Find all functions $f$ such that $f(xf(y)+y)+f(xy+x)=f(x+y)+2xy$.

Question

I know that $f(x)=x$ and f(x)=-2x are solutions to this functional equation and I doubt there are any other solutions but I'm not entirely sure. Also I don't really know how to prove that if $f$ is a solution to this equation, then $f$ must be a linear function.

Answer 1

Suppose $f(a) = 1$ for some $a$ (i will show the existence of $a$ in the end), note that $a \neq 0$ since plugging $x = 0$ in the original equation gives $f(0) = 0$.
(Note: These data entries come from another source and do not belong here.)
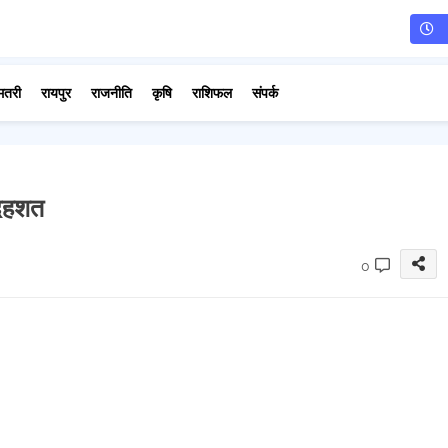
मतरी
रायपुर
राजनीति
कृषि
राशिफल
संपर्क
ं दहशत
0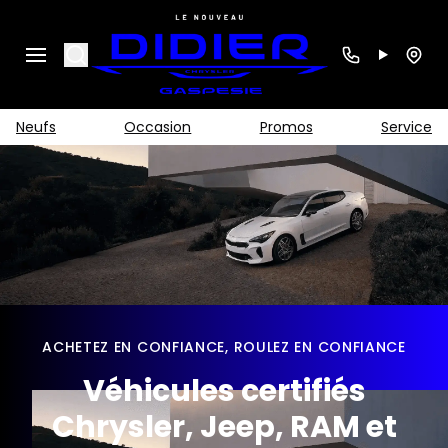
Search
Neufs
Occasion
Promos
Service
ACHETEZ EN CONFIANCE, ROULEZ EN CONFIANCE
Véhicules certifiés
Chrysler, Jeep, RAM et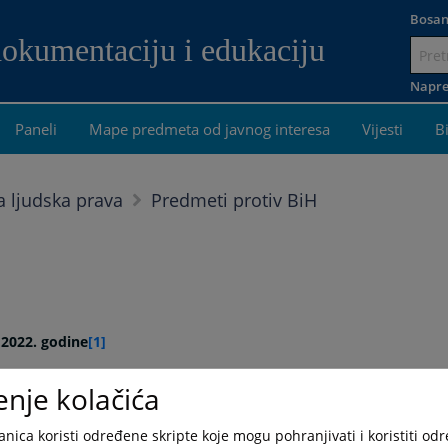
Bosan
dokumentaciju i edukaciju
Idi
na
Napre
sadržaj
Paneli
Mape predmeta od javnog interesa
Vijesti
B
 ljudska prava
Predmeti protiv BiH
j 2022. godine
[1]
enje kolačića
 općinskog suda.
nica koristi određene skripte koje mogu pohranjivati i koristiti od
r su se u relevantno vrijeme nadmetali za istu poziciju. On se dalje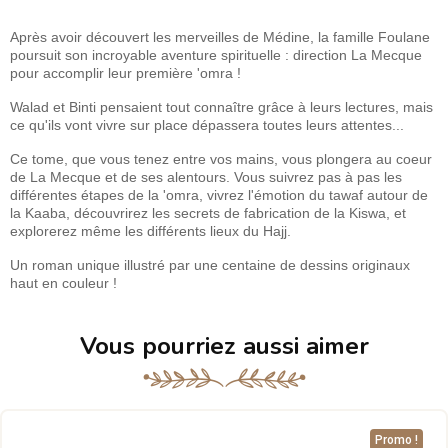
Après avoir découvert les merveilles de Médine, la famille Foulane
poursuit son incroyable aventure spirituelle : direction La Mecque
pour accomplir leur première 'omra !
Walad et Binti pensaient tout connaître grâce à leurs lectures, mais
ce qu'ils vont vivre sur place dépassera toutes leurs attentes...
Ce tome, que vous tenez entre vos mains, vous plongera au coeur
de La Mecque et de ses alentours. Vous suivrez pas à pas les
différentes étapes de la 'omra, vivrez l'émotion du tawaf autour de
la Kaaba, découvrirez les secrets de fabrication de la Kiswa, et
explorerez même les différents lieux du Hajj.
Un roman unique illustré par une centaine de dessins originaux
haut en couleur !
Vous pourriez aussi aimer
Promo !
Plug $y = a$ in the original equation to obtain:

$$f(x+a)+f(xa+x)=f(x+a)+2xa $$ equivalently: $$f(x(a + 1))=2xa, \text{ or just: } f(x) = x\frac{2a}{a + 1}$$ Here $a\neq -1$ because otherwise we arrive at $f(0) = 2xa \neq 0$.

Setting $x = a$ gives: $$ 1 = f(a) = \frac{2a^2}{a + 1}$$ It follows that $a = 1$ or $a = -\frac{1}{2}$, which gives $f(x) = x$ or $f(x) = -2x$, exactly as you wanted.

Proof, that there exists $a$ such that $f(a) = 1$:

Put $x = 1$ to obtain: $f(f(y)+y)=2y$.

I conclude that $a = f(\frac{1}{2}) + \frac{1}{2}$ perfectly fits.